Succinyl-CoA synthetase – Substrate-level phosphorylation: Succinyl-CoA + GDP (or ADP) → Succinate + GTP (or ATP).
Succinate dehydrogenase – Dehydrogenation: Succinate → Fumarate; $FAD \rightarrow FADH_2$ ; enzyme is Complex II of ETC (inner membrane-bound flavoprotein).
Fumarase – Hydration: Fumarate + $H_2O$ → L-Malate.
Malate dehydrogenase – Dehydrogenation: Malate → Oxaloacetate; $NAD^+ \rightarrow NADH$ .

Two $CO_2$ released originate from oxaloacetate (not the incoming acetyl) during the first turn; acetyl carbons exit in subsequent cycles.

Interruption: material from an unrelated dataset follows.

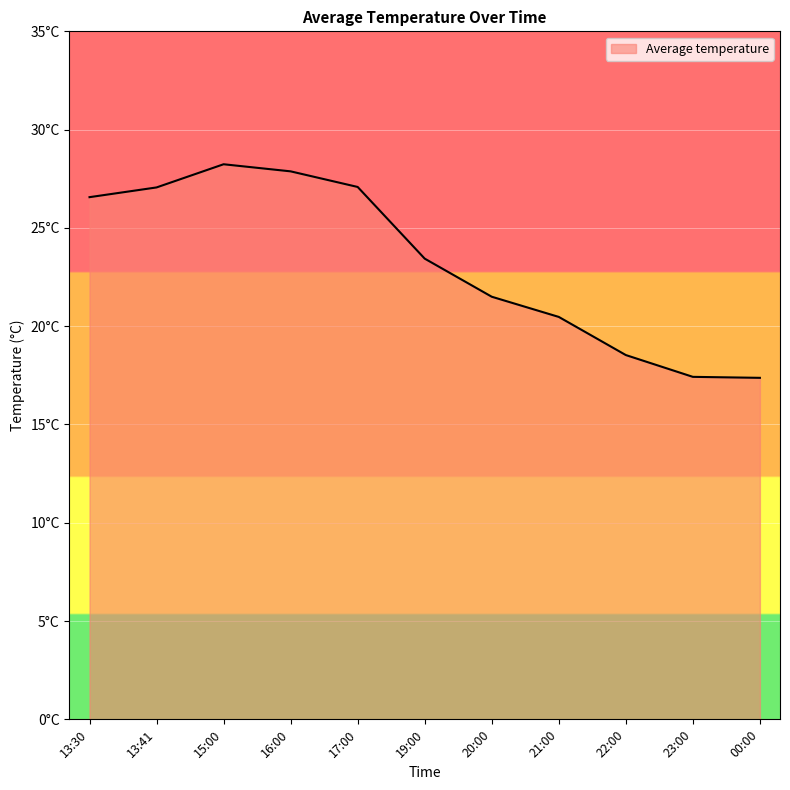

Where is the data nearest to the value 22?

20:00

$2 \times (3 NADH, 1 FADH2, 1 GTP) = 6 NADH + 2 FADH2 + 2 GTP$ .
Coupled oxidative phosphorylation yields approx.
- $NADH \times 2.5$ ATP = $15$ ATP.
- $FADH_2 \times 1.5$ ATP = $3$ ATP.
- Direct: $2$ ATP (GTP).
- Total from TCA per glucose ≈ $20$ ATP.

Pattern: Dehydrogenation (introduce C=C) → Hydration (add OH) → Oxidation (OH → carbonyl).
Applied: Succinate → Fumarate → Malate → Oxaloacetate.

Intermediates siphoned for biosynthesis (and replenished by anaplerotic reactions):
- Citrate → cytosolic acetyl-CoA for fatty-acid/cholesterol synthesis.
- $\alpha$ -Ketoglutarate ↔ Glutamate → amino-acid pool.
- Succinyl-CoA → Porphyrins / Heme.
- Malate ↔ Pyruvate via malic enzyme; shuttle systems (malate–aspartate).
Conversely, catabolic pathways feed intermediates directly into the cycle (e.g., propionate → Succinyl-CoA).

PPP, Glycolysis, Gluconeogenesis & TCA all reside in cytosol + mitochondria; flux direction driven by ATP, $NAD(P)H$ ratios & biosynthetic needs.
If rapid ATP demand with limited $O_2$ : reliance on glycolysis (fermentation) despite low yield.
Adequate $O_2$ : pyruvate funneled into PDC and TCA for maximal ATP.
Excess NADPH demand with low nucleotide need: oxidative PPP followed by non-oxidative recycling to regenerate glucose skeletons.

Drug-induced hemolysis in G6PD-deficient patients – importance in pharmacogenetics.
Metabolic adaptations during hypoxia, anemia, or intense exercise.
Centrality of TCA intermediates in cancer metabolism (anaplerosis, oncometabolites like 2-hydroxyglutarate).